INSTRUCTIONS FOR THE TASK - With the pictures omitted, transcribe each line below exactly as it is.

Stored data:
....................

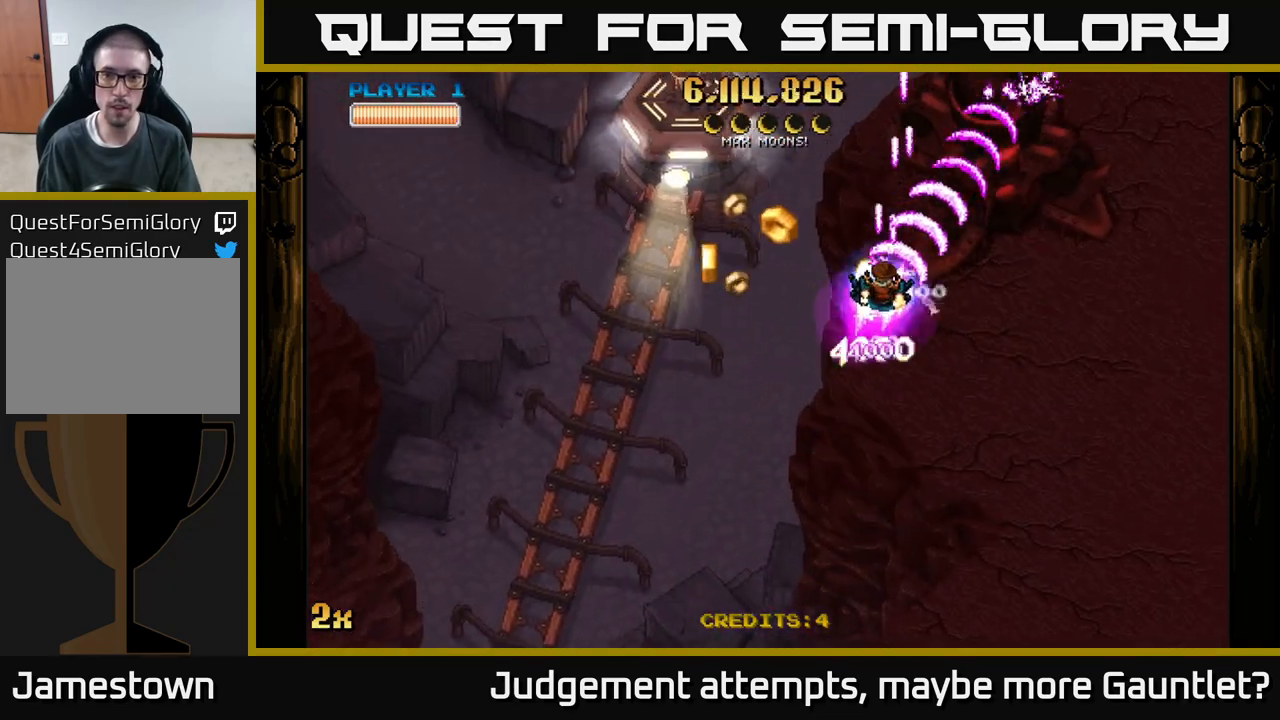
{"buttons": ["A"], "left_stick": "up-left", "events": [[300, "left_stick", "up-left"], [333, "X", "down"], [483, "X", "up"]]}
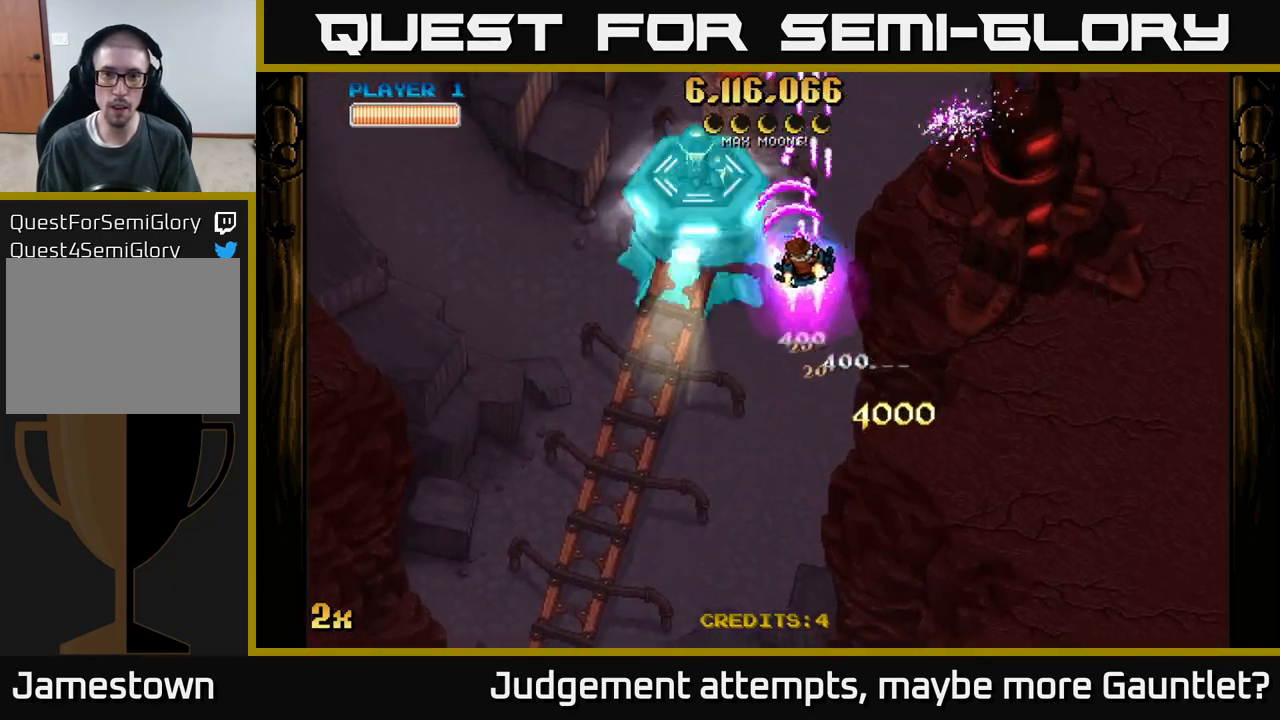
{"buttons": ["A"], "left_stick": "down", "events": [[50, "left_stick", "up"], [200, "left_stick", "left"], [333, "left_stick", "right"], [500, "left_stick", "down"]]}
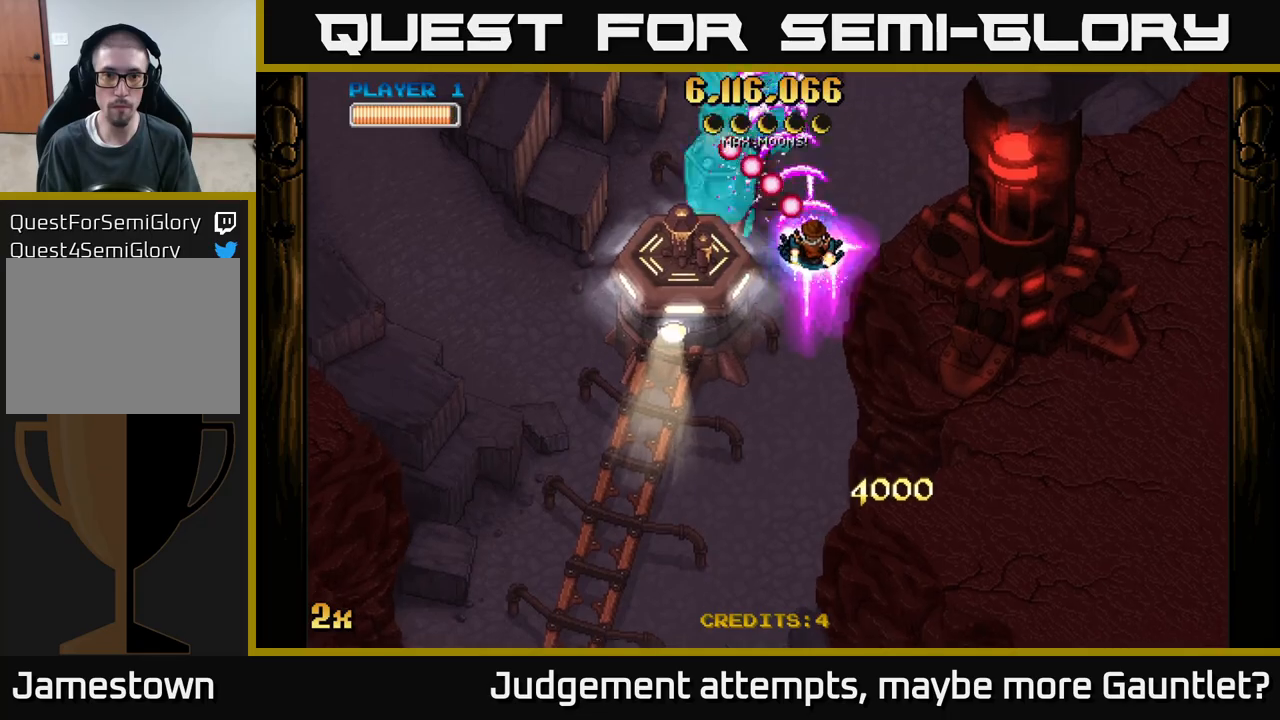
{"buttons": ["A"], "left_stick": "up-left", "events": [[300, "left_stick", "down-left"], [433, "left_stick", "up-left"]]}
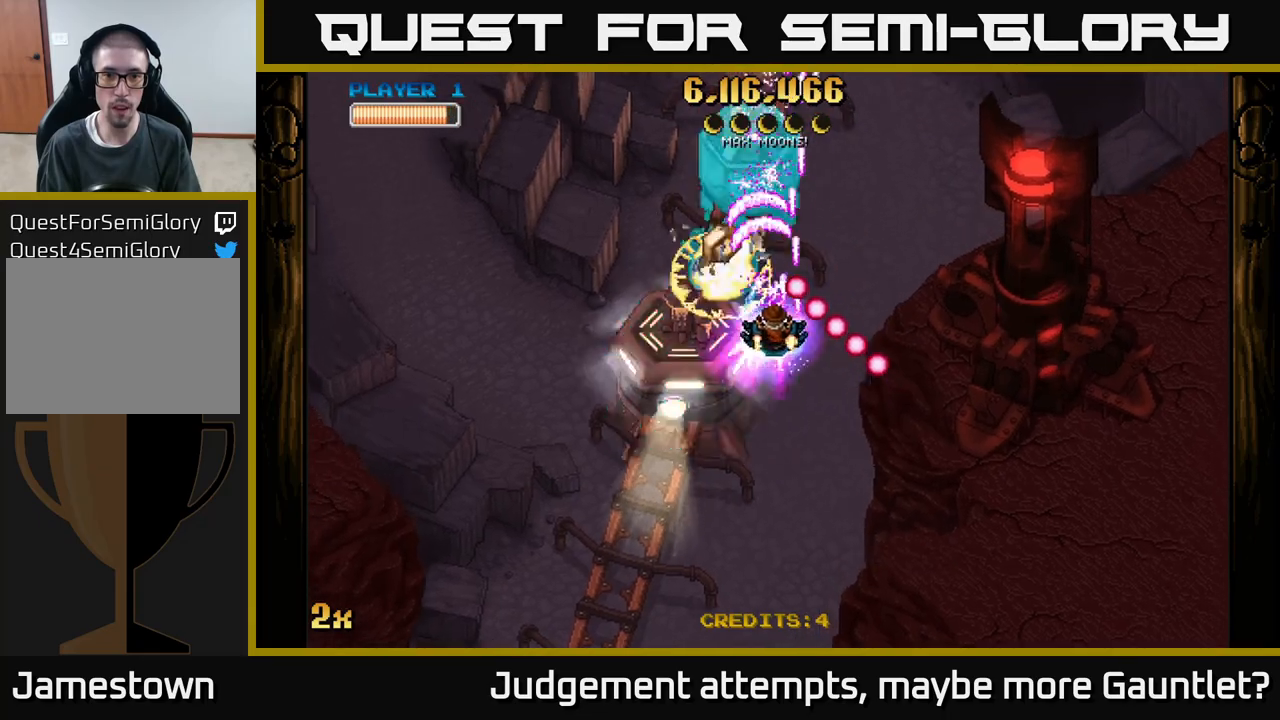
{"buttons": ["A"], "left_stick": "down", "events": [[133, "left_stick", "up"], [300, "left_stick", "down"]]}
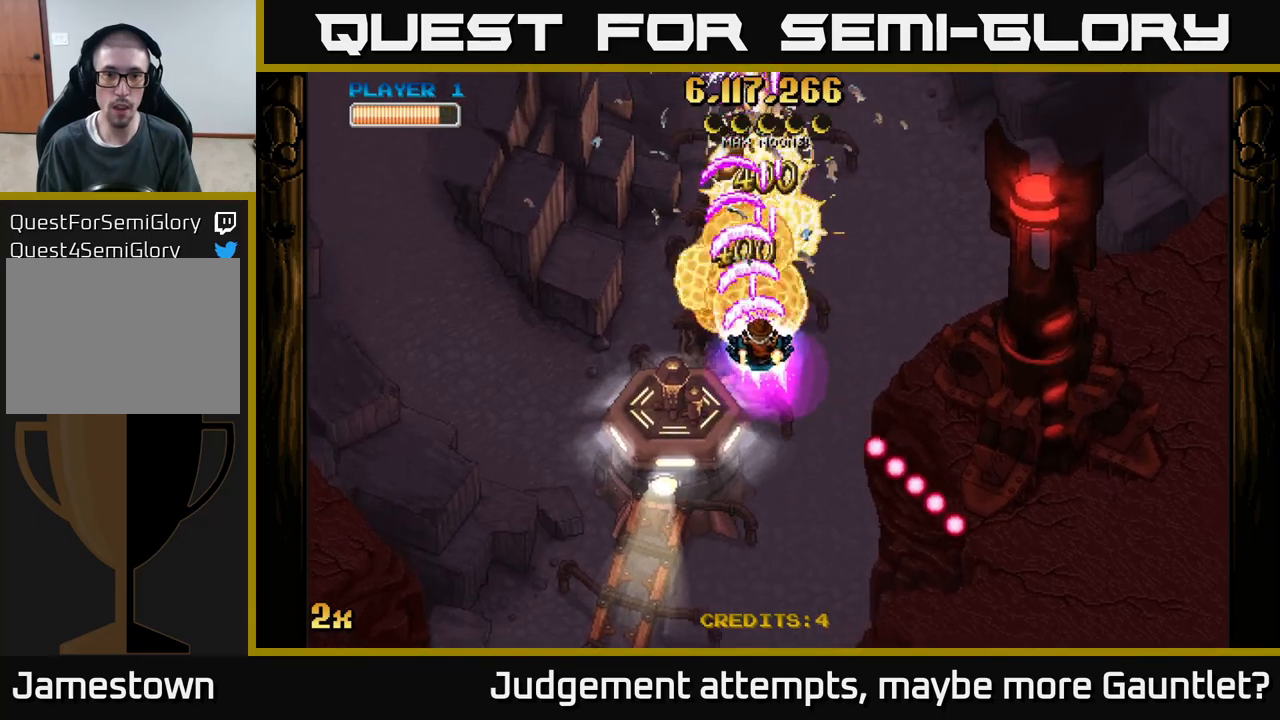
{"buttons": ["A"], "left_stick": "down-left", "events": [[133, "left_stick", "down-left"]]}
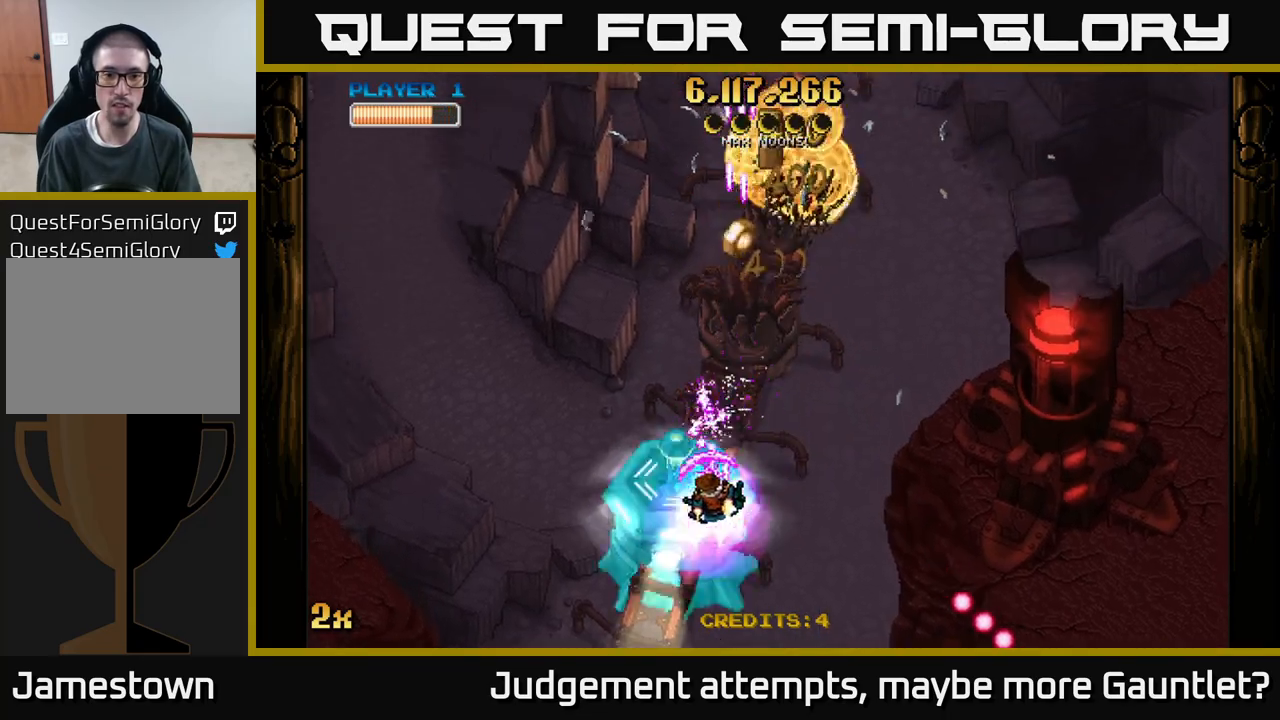
{"buttons": ["A"], "left_stick": "right", "events": [[283, "left_stick", "right"], [367, "X", "down"], [500, "X", "up"]]}
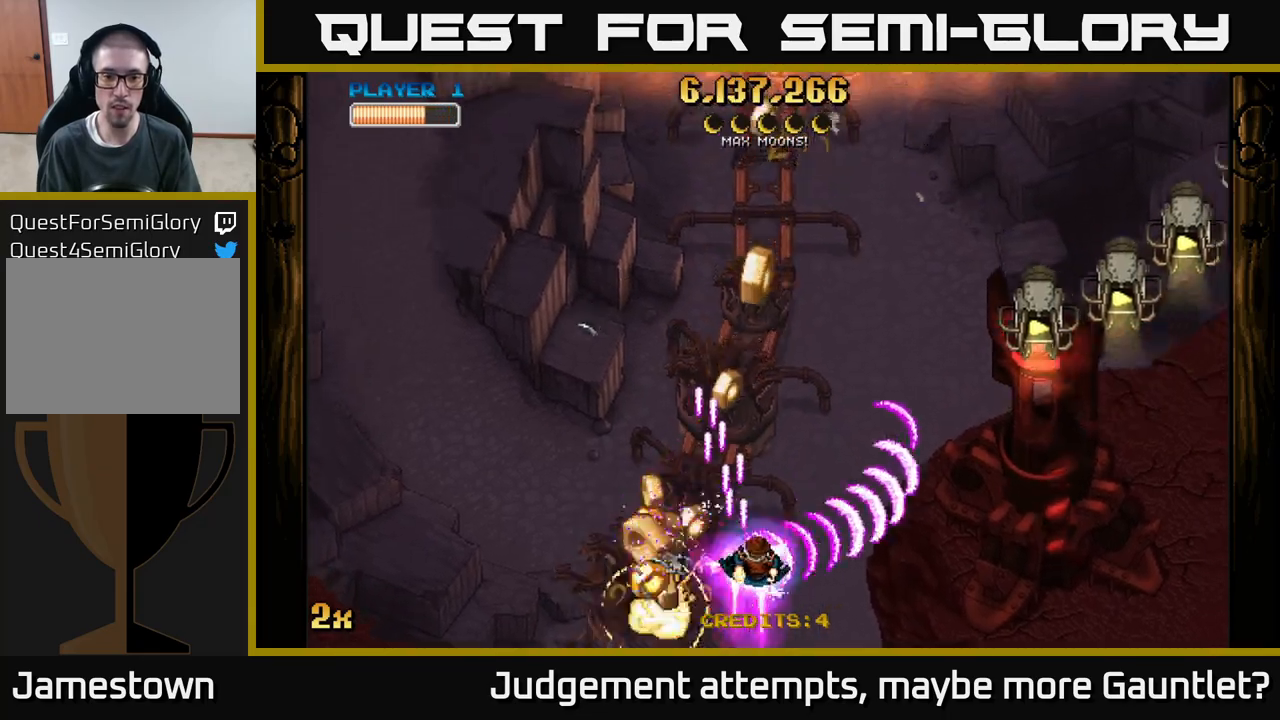
{"buttons": ["A"], "left_stick": "up-left", "events": [[133, "left_stick", "down-left"], [467, "left_stick", "up-left"]]}
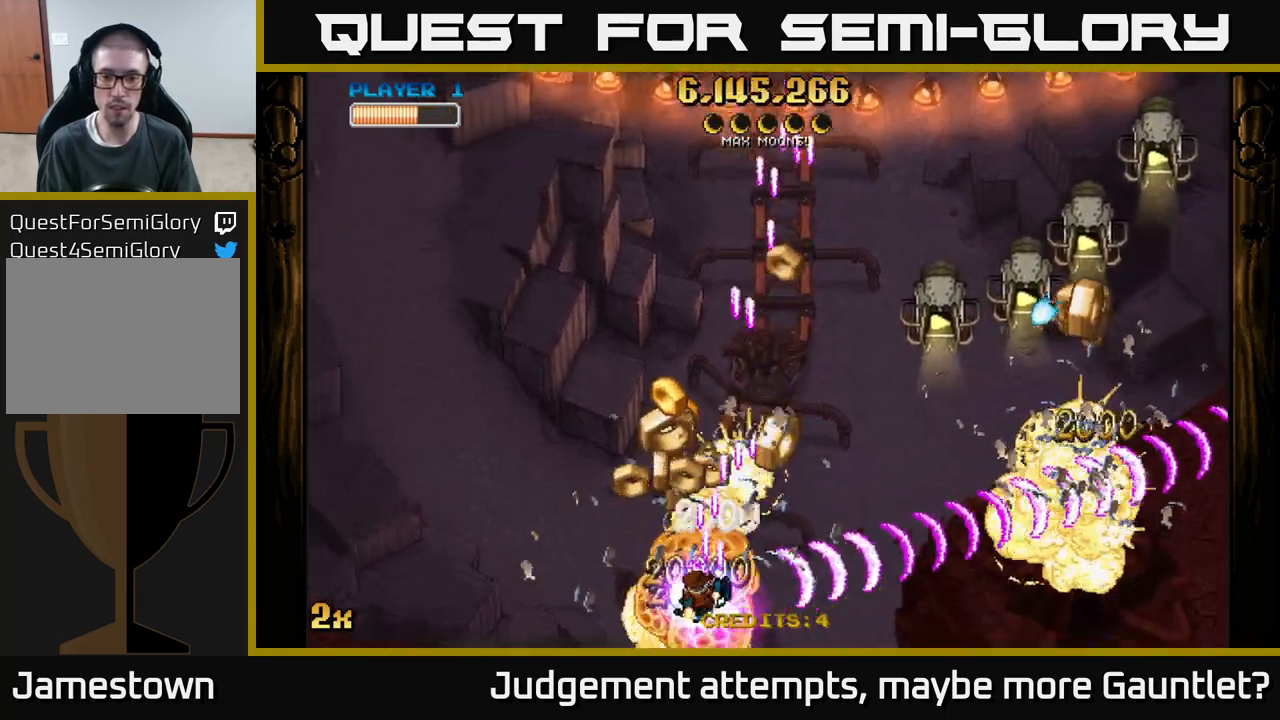
{"buttons": ["A"], "left_stick": "down-right", "events": [[50, "left_stick", "up"], [200, "X", "down"], [267, "left_stick", "up-right"], [367, "X", "up"], [483, "left_stick", "down-right"]]}
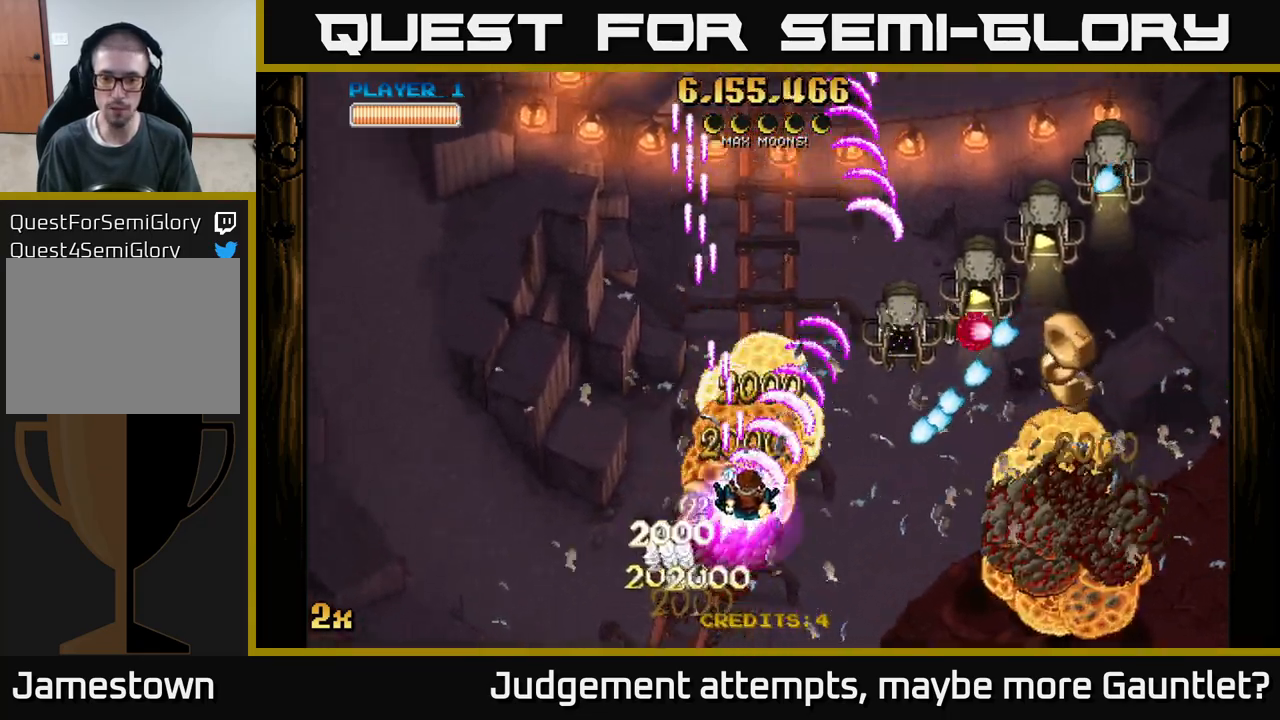
{"buttons": ["A"], "left_stick": "down-right", "events": [[33, "left_stick", "down"], [167, "left_stick", "down-right"]]}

....................

ANSWER TO THIS TASK -
{"buttons": ["A"], "left_stick": "up-left", "events": [[300, "left_stick", "up-left"], [333, "X", "down"], [483, "X", "up"]]}
{"buttons": ["A"], "left_stick": "down", "events": [[50, "left_stick", "up"], [200, "left_stick", "left"], [333, "left_stick", "right"], [500, "left_stick", "down"]]}
{"buttons": ["A"], "left_stick": "up-left", "events": [[300, "left_stick", "down-left"], [433, "left_stick", "up-left"]]}
{"buttons": ["A"], "left_stick": "down", "events": [[133, "left_stick", "up"], [300, "left_stick", "down"]]}
{"buttons": ["A"], "left_stick": "down-left", "events": [[133, "left_stick", "down-left"]]}
{"buttons": ["A"], "left_stick": "right", "events": [[283, "left_stick", "right"], [367, "X", "down"], [500, "X", "up"]]}
{"buttons": ["A"], "left_stick": "up-left", "events": [[133, "left_stick", "down-left"], [467, "left_stick", "up-left"]]}
{"buttons": ["A"], "left_stick": "down-right", "events": [[50, "left_stick", "up"], [200, "X", "down"], [267, "left_stick", "up-right"], [367, "X", "up"], [483, "left_stick", "down-right"]]}
{"buttons": ["A"], "left_stick": "down-right", "events": [[33, "left_stick", "down"], [167, "left_stick", "down-right"]]}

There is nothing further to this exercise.